U.S. Federal Reserve


  • As mentioned, the U.S. Federal Reserve delivered two emergency interest rate cuts in the first quarter. On March 3, 2020, interest rates were lowered 50 bps (or 0.50%) to the 1-1.25% range. This was followed by a 100 bps (or 1.00%) reduction to the 0-0.25% range on March 15, 2020.  The U.S. Federal Reserve suggested it will keep interest rates at this level until the U.S. economy returns to a stable state.


  • Additionally, in order to provide further stability to capital markets, the U.S. Federal Reserve announced it would increase its holdings of Treasury securities by at least $500 billion and its holdings of agency mortgage-backed securities by at least $200 billion. For the first time ever, the U.S. Federal Reserve will also purchase corporate bonds in an effort to further stabilize the dislocations in the fixed income market.  As shown in the chart below, the U.S. Federal Reserve has expanded its balance sheet by $586 billion in five business days, surpassing $5.25 trillion as of March 25, 2020.


Economic Data, Valuations, and Portfolio Construction


  • The J.P. Morgan Global Manufacturing Purchase Managers Index, which is a measure of economic health for the manufacturing and service sector, saw a steep decline in the first quarter. The index hit a multi-year low of 47.1% on February 29, 2020


  • As a result of the stay-at-home orders attributed to the Coronavirus, U.S. unemployment claims increased drastically in 2020. As of March 28, 2020, the U.S. Department of labor recorded that 6.6 million Americans filed for unemployment, which doubled the prior week’s reading of 3.3 million.



International Equities


  • International Developed and Emerging Markets equities posted a range of negative returns in the first quarter.  The Shanghai Stock Exchange Composite Index (China) decreased by 9.53% (in CNY terms), the Nikkei 225 Index (Japan) declined 19.29% (in Japanese Yen terms), the MSCI Emerging Markets Index was down 23.85% (in USD terms), and the Euro STOXX 50 Index (Europe) fell by 25.33% (in Euro terms).


Fixed Income


  • Bond yields have fallen to historically low levels.  As of March 31, 2020, yields on the 2-year, 10-year, and 30-year U.S. Treasury Bonds were 0.25%, 0.67%, and 1.32% respectively.  For comparison, yields on the 2-year, 10-year, and 30-year U.S. Treasury Bonds were 1.57%, 1.92%, and 2.39% respectively as of the end of 2019.


  • The Bloomberg Barclays U.S. Aggregate Bond Index is up 3.15% on a total return basis thus far in 2020.  We include bonds in all of our portfolios to help provide a dampening effect during periods where stocks decline.

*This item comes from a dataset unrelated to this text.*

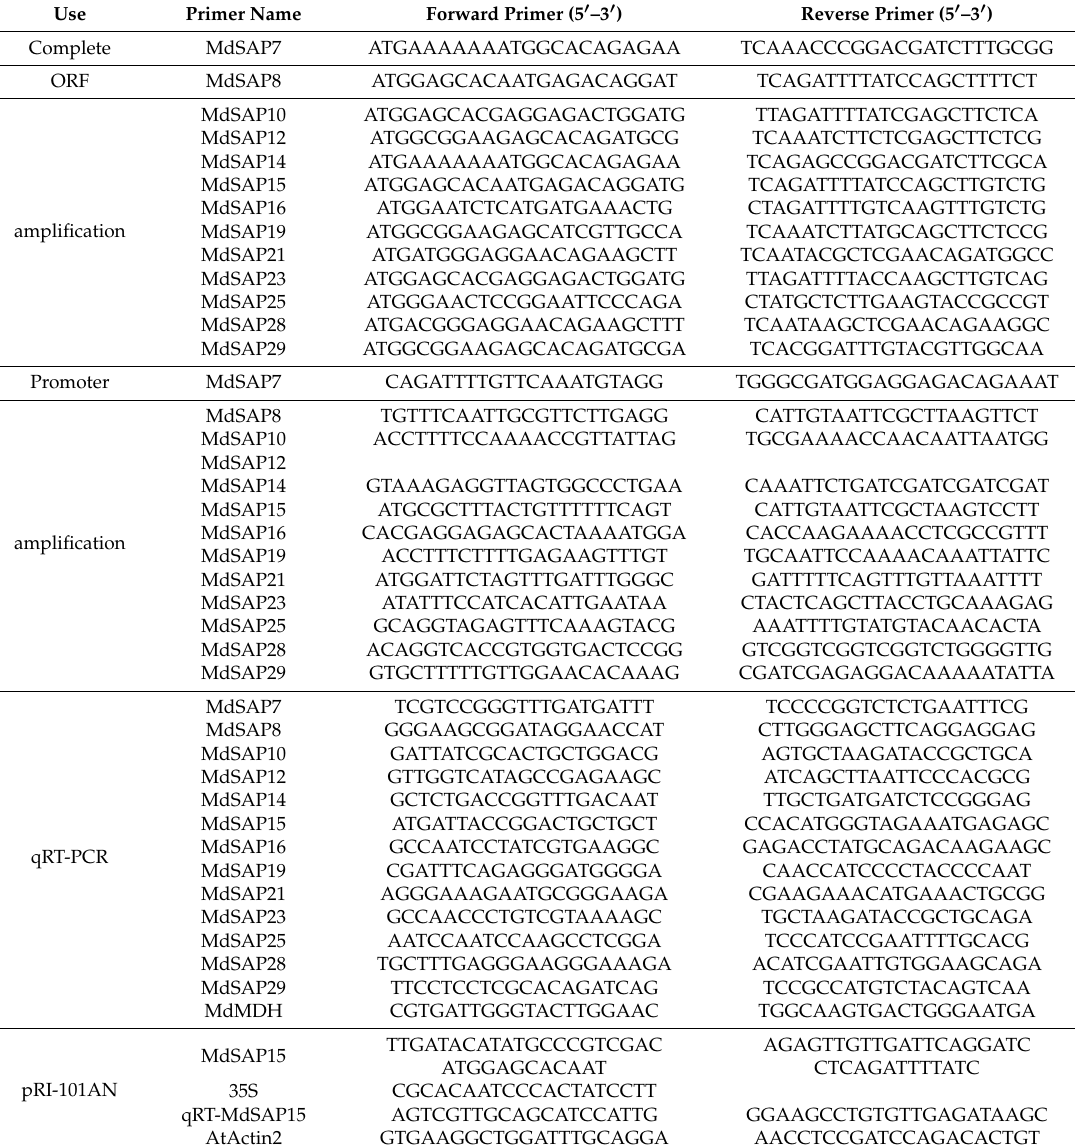
Table 5. Application of primers and sequences. ORF: open reading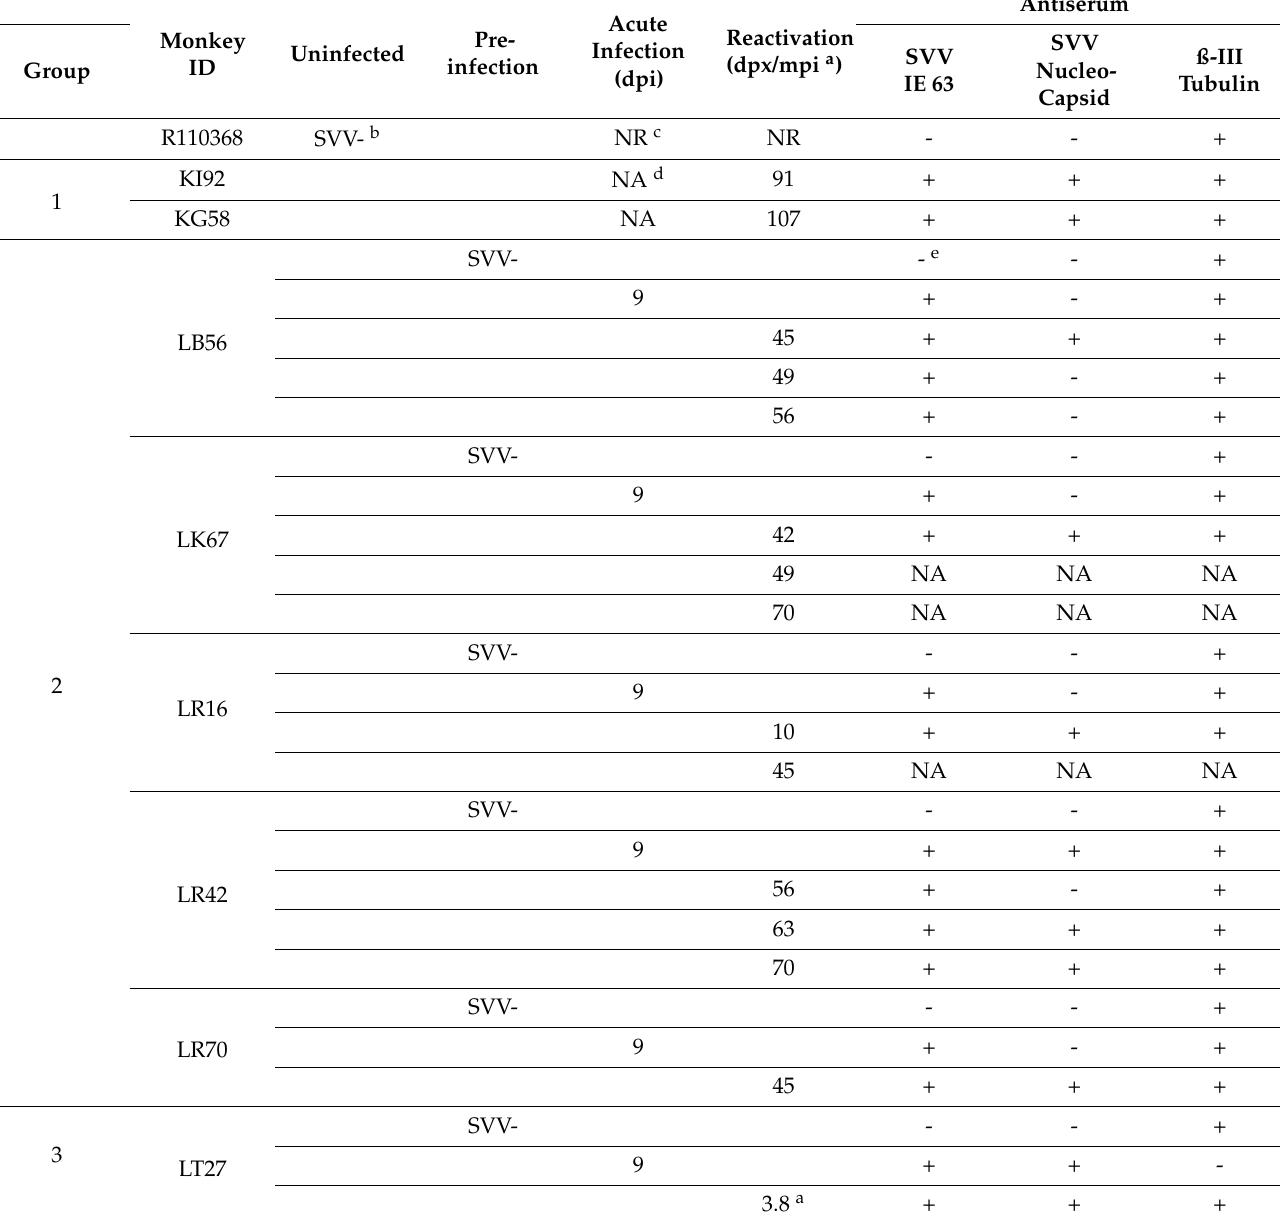
Table 7. Detection of SVV DNA and antigens in skin of rhesus macaques during varicella and zoster.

  • We continue to prefer owning higher-quality U.S. bonds across our ETF portfolios.  We maintain an overweight position in U.S. municipal bonds and U.S. mortgage-backed securities, both of which are highly rated.  Over 75% of our fixed-income bonds in our portfolios are rated either AAA or AA. 

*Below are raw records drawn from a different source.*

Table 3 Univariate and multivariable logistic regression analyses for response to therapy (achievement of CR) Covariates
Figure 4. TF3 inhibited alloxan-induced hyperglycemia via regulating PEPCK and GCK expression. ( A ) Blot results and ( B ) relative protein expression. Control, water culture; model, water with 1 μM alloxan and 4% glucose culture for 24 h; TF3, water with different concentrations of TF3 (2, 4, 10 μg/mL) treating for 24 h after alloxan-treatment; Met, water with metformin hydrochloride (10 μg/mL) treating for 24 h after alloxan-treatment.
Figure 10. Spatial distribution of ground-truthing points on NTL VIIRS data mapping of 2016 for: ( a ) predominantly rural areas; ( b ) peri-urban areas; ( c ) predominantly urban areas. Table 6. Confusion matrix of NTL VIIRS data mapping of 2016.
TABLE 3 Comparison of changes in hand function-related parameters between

  • Commodities posted mostly negative returns thus far in 2020.  The SPDR Gold ETF (GLD) rose by 3.60% while the Invesco DB Agriculture ETF (DBA) declined by 15.04%, the Invesco DB Base Metals ETF (DBB) fell by 17.34%, and the GraniteShares Bloomberg Commodity Broad Strategy No K-1 ETF (COMB), which is a broad-based index of energy, oil, metals, and agriculture, was down 23.41%.  It is worth noting that the United States Oil ETF (USO) decreased by 67.14% as the price of crude oil substantially declined in the aftermath of an oil price war between Saudi Arabia and Russia.